TASK ITEM -> Only one stretch of the records below is wanted: the lines from the one holding "areas on Spain's" through the one holding "Drug Driving Law". Return it exactly, both ends included.

** INFORMATION GIVEN follows **

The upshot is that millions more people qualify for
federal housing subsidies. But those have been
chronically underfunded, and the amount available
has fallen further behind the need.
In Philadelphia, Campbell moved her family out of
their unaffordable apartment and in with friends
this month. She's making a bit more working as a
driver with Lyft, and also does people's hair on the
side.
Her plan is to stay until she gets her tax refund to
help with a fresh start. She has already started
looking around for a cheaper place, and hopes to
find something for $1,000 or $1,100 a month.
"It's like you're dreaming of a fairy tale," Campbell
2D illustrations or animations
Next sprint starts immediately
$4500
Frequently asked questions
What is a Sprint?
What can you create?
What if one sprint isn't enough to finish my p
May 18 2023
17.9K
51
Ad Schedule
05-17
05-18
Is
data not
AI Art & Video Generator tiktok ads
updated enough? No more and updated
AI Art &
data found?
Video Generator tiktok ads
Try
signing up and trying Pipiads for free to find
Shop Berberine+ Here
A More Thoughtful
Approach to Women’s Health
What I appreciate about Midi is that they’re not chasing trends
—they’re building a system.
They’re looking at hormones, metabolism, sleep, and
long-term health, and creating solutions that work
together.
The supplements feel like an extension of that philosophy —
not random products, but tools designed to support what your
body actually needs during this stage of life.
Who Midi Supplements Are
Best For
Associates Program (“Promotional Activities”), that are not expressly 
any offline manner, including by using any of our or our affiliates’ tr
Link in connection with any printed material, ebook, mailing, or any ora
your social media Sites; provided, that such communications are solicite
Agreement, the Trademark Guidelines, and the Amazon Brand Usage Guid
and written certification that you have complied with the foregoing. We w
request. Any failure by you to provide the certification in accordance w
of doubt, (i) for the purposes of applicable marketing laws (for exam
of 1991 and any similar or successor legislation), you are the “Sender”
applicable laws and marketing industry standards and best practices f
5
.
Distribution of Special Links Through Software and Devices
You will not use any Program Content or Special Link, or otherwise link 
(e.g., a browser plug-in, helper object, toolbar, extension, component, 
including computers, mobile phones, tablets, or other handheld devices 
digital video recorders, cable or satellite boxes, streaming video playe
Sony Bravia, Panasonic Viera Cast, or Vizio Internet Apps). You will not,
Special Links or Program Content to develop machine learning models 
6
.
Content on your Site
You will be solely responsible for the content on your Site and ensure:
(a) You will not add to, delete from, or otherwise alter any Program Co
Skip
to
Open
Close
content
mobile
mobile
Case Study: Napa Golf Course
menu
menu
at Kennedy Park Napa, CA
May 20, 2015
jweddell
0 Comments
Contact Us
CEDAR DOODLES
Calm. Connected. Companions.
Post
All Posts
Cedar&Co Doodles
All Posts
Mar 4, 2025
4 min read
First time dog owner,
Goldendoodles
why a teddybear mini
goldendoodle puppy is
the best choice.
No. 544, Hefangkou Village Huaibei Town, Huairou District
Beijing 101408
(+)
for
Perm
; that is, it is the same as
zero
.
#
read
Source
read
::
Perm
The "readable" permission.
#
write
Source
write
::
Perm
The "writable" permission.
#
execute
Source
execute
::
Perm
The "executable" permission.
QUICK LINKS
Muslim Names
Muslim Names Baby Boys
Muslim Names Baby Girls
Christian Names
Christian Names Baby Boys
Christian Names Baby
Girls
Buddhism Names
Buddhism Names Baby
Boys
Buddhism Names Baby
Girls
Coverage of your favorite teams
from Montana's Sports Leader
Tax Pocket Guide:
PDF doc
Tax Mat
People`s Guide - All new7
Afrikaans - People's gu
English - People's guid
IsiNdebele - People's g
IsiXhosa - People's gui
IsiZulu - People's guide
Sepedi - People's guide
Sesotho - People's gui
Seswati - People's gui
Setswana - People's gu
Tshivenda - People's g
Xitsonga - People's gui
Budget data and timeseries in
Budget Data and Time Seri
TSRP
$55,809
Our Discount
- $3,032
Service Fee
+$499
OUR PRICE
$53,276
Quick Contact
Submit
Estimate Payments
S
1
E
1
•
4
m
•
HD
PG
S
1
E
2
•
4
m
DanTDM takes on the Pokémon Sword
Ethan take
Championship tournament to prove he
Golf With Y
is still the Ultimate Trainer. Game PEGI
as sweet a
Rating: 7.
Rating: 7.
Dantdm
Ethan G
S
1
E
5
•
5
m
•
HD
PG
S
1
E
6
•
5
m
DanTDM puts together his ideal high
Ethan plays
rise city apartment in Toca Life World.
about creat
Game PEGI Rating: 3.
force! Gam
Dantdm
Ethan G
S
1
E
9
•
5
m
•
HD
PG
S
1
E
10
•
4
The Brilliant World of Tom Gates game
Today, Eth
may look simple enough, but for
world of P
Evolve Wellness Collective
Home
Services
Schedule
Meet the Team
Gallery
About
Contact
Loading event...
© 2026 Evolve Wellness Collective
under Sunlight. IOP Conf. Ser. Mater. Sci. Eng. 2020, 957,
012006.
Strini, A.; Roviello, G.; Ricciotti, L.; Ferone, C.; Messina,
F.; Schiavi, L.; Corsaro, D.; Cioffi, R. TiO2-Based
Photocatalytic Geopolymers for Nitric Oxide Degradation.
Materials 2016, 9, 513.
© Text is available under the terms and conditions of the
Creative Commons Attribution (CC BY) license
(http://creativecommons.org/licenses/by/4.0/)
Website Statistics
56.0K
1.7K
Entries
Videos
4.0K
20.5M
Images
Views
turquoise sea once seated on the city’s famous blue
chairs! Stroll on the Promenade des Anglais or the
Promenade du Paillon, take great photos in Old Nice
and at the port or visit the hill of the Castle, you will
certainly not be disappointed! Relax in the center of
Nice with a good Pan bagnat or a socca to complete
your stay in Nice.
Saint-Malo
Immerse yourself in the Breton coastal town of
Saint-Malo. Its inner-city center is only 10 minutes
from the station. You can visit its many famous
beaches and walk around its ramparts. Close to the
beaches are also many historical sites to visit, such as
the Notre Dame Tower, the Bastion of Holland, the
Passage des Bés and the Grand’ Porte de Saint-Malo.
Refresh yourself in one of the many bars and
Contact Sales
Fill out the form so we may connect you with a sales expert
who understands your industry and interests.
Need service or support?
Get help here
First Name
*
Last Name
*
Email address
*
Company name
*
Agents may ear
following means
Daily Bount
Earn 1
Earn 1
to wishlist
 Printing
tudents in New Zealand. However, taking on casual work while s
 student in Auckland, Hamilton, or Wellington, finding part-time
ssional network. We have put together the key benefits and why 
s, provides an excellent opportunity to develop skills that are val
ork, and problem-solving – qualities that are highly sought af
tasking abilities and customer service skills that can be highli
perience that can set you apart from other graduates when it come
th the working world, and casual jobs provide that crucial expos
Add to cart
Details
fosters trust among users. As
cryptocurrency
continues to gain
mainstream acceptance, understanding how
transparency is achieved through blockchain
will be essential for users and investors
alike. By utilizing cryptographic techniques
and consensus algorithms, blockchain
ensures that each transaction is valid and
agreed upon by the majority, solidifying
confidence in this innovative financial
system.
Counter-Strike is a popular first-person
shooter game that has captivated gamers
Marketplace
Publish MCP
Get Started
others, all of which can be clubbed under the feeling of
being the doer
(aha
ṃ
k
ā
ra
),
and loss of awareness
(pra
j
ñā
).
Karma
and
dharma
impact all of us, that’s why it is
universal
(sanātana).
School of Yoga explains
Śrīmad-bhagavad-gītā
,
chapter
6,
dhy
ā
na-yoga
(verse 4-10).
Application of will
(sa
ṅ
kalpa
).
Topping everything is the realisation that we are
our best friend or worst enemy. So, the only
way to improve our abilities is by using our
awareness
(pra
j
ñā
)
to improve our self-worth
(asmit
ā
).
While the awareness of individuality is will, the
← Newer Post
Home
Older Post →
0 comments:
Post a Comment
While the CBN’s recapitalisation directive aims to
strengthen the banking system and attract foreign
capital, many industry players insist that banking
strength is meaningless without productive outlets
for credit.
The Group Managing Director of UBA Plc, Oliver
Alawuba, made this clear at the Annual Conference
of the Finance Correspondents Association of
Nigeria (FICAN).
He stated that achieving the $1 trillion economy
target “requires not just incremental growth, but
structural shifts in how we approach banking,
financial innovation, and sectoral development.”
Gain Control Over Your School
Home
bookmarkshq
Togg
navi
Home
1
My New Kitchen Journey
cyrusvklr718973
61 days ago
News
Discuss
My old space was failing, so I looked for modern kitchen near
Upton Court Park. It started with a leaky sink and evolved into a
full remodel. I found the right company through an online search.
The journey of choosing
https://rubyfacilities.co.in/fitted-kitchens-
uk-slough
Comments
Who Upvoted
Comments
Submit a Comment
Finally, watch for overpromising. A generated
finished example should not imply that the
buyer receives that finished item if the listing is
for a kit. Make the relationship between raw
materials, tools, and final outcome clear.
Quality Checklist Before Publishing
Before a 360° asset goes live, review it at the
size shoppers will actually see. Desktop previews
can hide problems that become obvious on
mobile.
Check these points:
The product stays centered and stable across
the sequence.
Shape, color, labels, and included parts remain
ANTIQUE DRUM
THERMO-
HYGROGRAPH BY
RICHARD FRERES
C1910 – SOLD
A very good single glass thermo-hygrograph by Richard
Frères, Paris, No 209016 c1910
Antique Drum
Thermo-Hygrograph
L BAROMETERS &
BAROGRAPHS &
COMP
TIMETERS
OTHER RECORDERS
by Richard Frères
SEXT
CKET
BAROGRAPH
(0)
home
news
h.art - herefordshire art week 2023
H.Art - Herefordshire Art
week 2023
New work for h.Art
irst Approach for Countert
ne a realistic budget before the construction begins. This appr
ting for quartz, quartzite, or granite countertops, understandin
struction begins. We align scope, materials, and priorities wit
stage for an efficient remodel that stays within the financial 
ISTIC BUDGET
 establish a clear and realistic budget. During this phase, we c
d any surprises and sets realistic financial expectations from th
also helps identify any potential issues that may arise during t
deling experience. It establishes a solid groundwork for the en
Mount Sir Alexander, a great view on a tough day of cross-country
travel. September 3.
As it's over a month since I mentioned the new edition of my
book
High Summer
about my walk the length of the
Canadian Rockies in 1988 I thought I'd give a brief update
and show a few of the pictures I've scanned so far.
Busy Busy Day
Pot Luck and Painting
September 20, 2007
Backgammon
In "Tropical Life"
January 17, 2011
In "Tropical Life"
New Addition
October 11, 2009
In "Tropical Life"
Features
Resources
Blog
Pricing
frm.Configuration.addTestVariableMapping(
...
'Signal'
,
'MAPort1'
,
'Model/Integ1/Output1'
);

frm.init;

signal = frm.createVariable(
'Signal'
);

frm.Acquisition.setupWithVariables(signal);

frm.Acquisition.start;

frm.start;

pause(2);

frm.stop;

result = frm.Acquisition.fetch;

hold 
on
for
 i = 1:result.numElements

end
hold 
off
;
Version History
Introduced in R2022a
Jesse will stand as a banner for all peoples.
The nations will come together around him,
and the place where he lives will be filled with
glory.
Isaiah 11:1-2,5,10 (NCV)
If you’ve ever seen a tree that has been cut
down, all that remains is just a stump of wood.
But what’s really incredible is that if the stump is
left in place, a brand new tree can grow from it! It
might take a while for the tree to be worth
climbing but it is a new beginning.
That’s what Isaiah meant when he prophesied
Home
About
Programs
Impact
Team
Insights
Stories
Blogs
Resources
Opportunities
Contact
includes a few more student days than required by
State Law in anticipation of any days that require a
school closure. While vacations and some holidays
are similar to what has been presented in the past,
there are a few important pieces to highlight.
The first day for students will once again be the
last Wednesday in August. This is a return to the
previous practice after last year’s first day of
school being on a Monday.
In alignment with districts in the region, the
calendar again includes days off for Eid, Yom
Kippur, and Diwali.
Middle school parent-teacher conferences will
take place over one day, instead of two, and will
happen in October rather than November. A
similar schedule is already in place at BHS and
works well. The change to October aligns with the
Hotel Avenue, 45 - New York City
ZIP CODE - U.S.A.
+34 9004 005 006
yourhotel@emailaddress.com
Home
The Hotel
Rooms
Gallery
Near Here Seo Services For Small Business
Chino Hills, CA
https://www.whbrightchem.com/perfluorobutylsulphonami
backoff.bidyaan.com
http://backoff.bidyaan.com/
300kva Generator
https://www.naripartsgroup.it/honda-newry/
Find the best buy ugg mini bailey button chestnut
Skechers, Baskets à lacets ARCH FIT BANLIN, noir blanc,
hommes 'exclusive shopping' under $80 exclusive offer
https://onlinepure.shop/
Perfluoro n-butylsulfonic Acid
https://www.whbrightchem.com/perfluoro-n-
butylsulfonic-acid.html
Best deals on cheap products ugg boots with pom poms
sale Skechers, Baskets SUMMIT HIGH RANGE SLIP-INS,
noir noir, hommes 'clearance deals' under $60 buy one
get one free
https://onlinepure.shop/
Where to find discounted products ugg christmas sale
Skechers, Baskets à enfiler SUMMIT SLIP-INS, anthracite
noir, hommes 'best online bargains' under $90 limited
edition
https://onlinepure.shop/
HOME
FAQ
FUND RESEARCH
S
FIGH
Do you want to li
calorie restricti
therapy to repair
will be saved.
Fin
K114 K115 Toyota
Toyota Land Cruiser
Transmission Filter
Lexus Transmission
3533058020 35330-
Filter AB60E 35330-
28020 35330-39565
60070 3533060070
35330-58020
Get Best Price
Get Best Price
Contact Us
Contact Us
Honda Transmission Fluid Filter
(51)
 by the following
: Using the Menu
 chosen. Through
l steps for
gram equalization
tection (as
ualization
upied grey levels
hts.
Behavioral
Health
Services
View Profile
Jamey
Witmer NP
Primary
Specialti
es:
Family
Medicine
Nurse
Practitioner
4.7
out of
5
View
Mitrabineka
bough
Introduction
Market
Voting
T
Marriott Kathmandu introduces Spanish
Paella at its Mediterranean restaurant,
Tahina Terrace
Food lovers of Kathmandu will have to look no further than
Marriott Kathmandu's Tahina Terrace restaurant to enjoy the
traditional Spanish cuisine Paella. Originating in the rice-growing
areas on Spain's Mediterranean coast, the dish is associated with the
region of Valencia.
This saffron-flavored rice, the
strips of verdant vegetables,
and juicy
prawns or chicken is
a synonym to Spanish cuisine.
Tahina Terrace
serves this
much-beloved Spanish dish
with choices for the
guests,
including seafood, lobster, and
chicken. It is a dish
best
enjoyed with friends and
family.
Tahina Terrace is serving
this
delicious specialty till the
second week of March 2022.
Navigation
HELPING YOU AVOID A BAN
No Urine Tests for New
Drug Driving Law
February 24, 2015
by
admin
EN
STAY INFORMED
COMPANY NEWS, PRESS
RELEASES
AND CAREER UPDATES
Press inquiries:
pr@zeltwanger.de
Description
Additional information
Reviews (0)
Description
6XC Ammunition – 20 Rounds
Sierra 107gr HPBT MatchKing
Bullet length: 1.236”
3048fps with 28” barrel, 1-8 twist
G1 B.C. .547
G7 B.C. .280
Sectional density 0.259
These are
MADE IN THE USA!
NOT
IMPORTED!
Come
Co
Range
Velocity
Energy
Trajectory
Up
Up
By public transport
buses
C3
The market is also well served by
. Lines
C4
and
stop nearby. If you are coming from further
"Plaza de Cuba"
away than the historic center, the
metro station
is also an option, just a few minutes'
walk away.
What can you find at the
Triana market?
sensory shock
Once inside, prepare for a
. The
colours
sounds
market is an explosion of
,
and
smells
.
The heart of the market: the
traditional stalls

** End of INFORMATION GIVEN **

WRITTEN ANSWER ->
areas on Spain's Mediterranean coast, the dish is associated with the
region of Valencia.
This saffron-flavored rice, the
strips of verdant vegetables,
and juicy
prawns or chicken is
a synonym to Spanish cuisine.
Tahina Terrace
serves this
much-beloved Spanish dish
with choices for the
guests,
including seafood, lobster, and
chicken. It is a dish
best
enjoyed with friends and
family.
Tahina Terrace is serving
this
delicious specialty till the
second week of March 2022.
Navigation
HELPING YOU AVOID A BAN
No Urine Tests for New
Drug Driving Law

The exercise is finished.